© REBECCA STUMPFAfter a childhood spent moving about the U.S., Gia Voeltz left her teenage home of Binghamton, New York, for the West Coast to start her undergraduate studies. Three years later, as a senior at the University of California (UC), Santa Cruz in 1993, she discovered her passion for lab research while studying RNA splicing under Manuel Ares.
In 1995, Voeltz moved to Yale University for a PhD in Joan Steitz’s lab. Using Xenopus egg extracts, she was able to show that posttranslational RNA decay was turned on in sequential steps during early frog development. Voeltz also discovered a new poly(A) binding protein, called ePAB, which regulates translation.1
As a PhD student, Voeltz attended a talk at Yale by cell biologist Tom Rapoport of Harvard University. At the end of the talk, Rapoport mentioned a new project to study how organelles form. “How can...
Rapoport took her on as a postdoc in 2001 to work on endoplasmic reticulum (ER) formation. After a few false starts—“I basically purified salt for three years”—Voeltz discovered the key role of a reticulon protein in shaping the structure of the tubular ER.2 She induced membrane vesicles from Xenopus egg extracts to form a tubular ER network, and while looking for the underlying molecular mechanism, she found a nonspecific inhibitor that could stop the reaction at low concentrations. When Voeltz tagged the inhibitor, she observed it binding to a reticulon. The study redefined the role of the protein family, which was previously thought to regulate axon formation in neurons.

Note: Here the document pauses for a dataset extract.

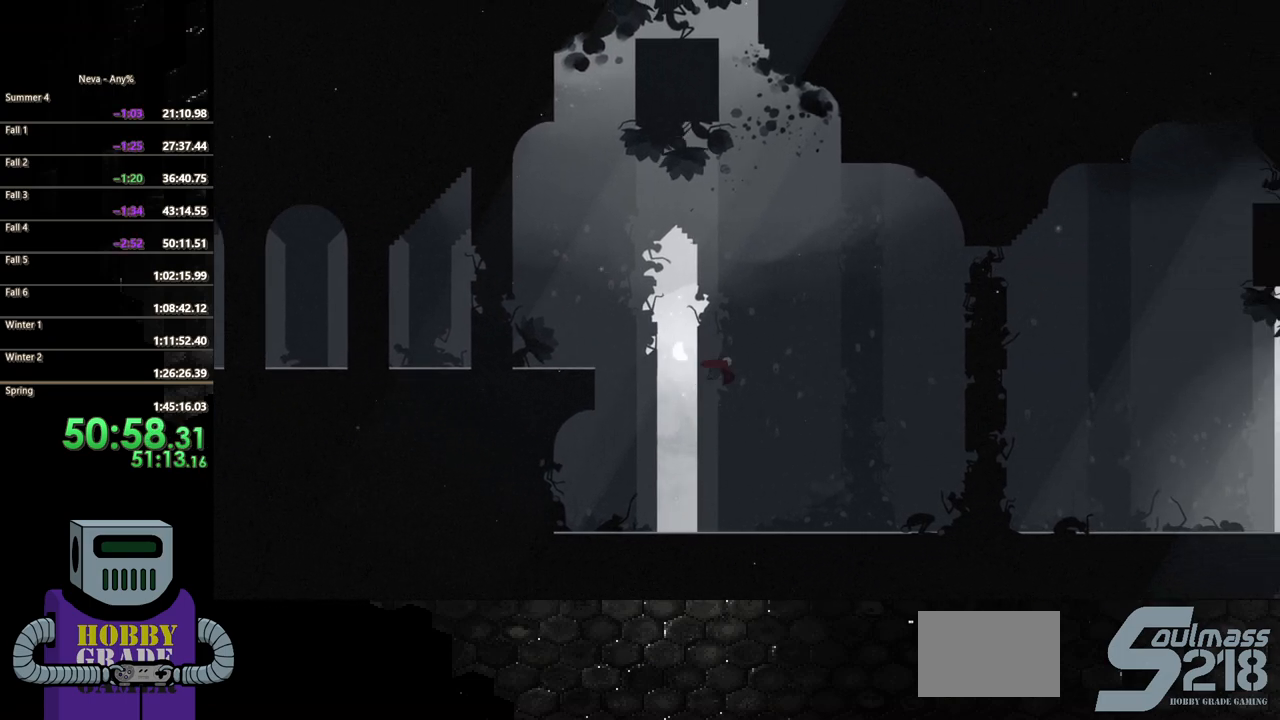
{"buttons": ["DPAD_RIGHT"], "button_events": []}
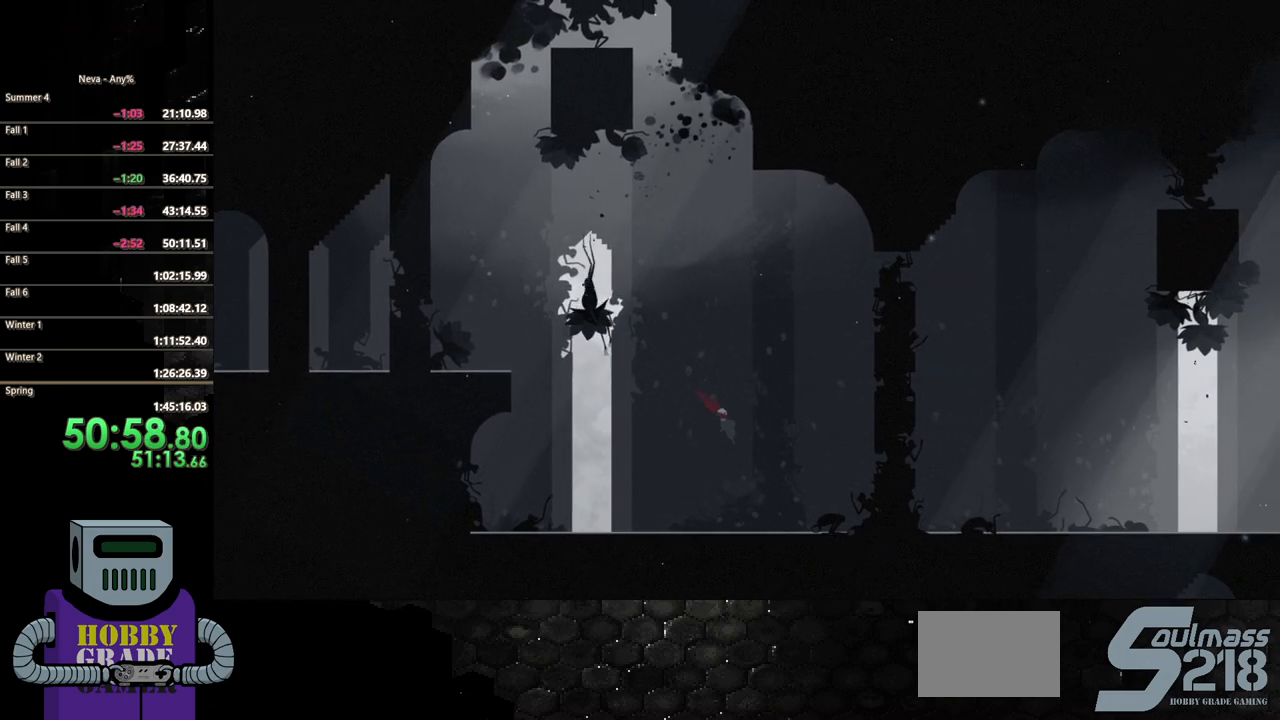
{"buttons": ["CIRCLE", "DPAD_RIGHT"], "button_events": [[400, "CROSS", "down"], [450, "CIRCLE", "down"], [467, "CROSS", "up"]]}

Voeltz moved to the University of Colorado, Boulder, in 2006, planning to continue studying how reticulons dictated ER shape. She quickly deviated, however, after observing the 3-D structure of ER in yeast cells extending like a spiderweb throughout the cell. “It’s all over the place,” says Voeltz. “We pretty much had to solve the structure of all of the other organelles around it to figure out what was ER and what was something else.”3
When her team imaged multiple organelles at the same time, Voeltz saw ER tubules constricting mitochondria like lassoes. “It was literally a picture that got us thinking that might be where the mitochondrial division assembles,” she says. Voeltz’s team, working with researchers from UC Davis, demonstrated that the ER regulates the position of mitochondrial division.4 “Some people, you start a collaboration and there can be some tension with them,” says Jodi Nunnari, a UC Davis cell biologist who’s worked with Voeltz. “That never happened with Gia. It’s pretty amazing.”
Voeltz’s lab then showed that the ER also plays a role in endosome fission.5 “Gia’s really involved. Her door is always open,” says Ashley Rowland, Voeltz’s recently graduated PhD student who led the endosome project. “She always gave me opportunities to grow.”
Now, Voeltz is focusing on the functional aspects of contact sites between the ER, mitochondria, and endosomes, as well as exploring the ways viruses might interact with the ER. “Organelles have been studied for years and all of a sudden you have these contact sites. For a cell biologist, that’s exciting,” says Voeltz. “You can take machinery from the ER and the mitochondria, and now you can do something that neither organelle can do by itself. That’s what we’re trying to uncover.”
References
- G.K. Voeltz et al., “A novel embryonic poly(A) binding protein, ePAB, regulates mRNA deadenylation in Xenopus egg extracts,” Genes Dev, 15:774-88, 2001. (Cited 109 times)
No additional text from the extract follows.